DOI: 10.1016/j.surfcoat.2019.125142 DOI Help

Authors: Leon Romano Brandt (University of Oxford) , Enrico Salvati (University of Oxford) , Eric Le Bourhis (CNRS - Université de Poitiers) , Thomas Moxham (University of Oxford) , Igor P. Dolbnya (Diamond Light Source) , Alexander M. Korsunsky (University of Oxford)
Co-authored by industrial partner: No

Type: Journal Paper
Journal: Surface And Coatings Technology

State: Published (Approved)
Published: November 2019
Diamond Proposal Number(s): 19192

Abstract: Residual stresses in thin films and multi-layered coatings fabricated by physical vapour deposition largely affect their mechanical and thermal reliability during operation in numerous fields of applications. By changing the argon working pressure in between each multilayer planar DC magnetron sputter deposition step, it is possible to control the residual stress distribution within coatings. A combination of FIB-DIC ring-core strain analysis, synchrotron XRD analysis based on the sin2(Ψ) method and micro-cantilever deflection analysis is used to reconstruct the in-plane stress state of multilayer coatings at different deposition pressures, with a residual stress depth profile resolution of 50 nm.
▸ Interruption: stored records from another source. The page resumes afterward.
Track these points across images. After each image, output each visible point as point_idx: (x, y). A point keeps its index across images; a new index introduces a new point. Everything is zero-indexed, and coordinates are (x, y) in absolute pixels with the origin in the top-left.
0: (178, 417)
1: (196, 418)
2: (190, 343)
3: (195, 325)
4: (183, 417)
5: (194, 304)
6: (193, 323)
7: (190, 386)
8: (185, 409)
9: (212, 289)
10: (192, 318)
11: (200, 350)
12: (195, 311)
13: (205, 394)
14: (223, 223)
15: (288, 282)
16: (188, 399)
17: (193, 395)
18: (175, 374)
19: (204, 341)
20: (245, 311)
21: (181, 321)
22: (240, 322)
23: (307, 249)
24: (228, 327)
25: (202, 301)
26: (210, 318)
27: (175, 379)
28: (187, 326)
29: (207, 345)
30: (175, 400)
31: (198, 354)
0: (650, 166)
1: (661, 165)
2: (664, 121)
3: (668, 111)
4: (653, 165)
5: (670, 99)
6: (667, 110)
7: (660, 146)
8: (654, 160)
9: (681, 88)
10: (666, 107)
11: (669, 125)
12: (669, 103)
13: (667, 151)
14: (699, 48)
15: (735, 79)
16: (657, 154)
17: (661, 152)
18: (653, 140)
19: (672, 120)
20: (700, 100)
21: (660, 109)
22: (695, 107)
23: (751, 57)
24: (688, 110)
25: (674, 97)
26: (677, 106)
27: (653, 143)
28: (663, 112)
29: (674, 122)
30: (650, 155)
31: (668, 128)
A clear transition from compressive to tensile residual stresses is observed with an increase of working pressure, with pronounced stress peaks near the substrate-coating interface. These peak stresses resolved by FIB-DIC ring-core analysis exceed the average XRD stress measurements significantly, thus providing a reasonable explanation for multilayer failure. Experimental results are presented and comprehensively discussed in the context of deposition conditions for different thin film applications.

Journal Keywords: Residual stress depth profile; Magnetron sputtering; FIB-DIC; Synchrotron XRD; Thin films; Eigenstrain

Subject Areas: Materials

Instruments: B16-Test Beamline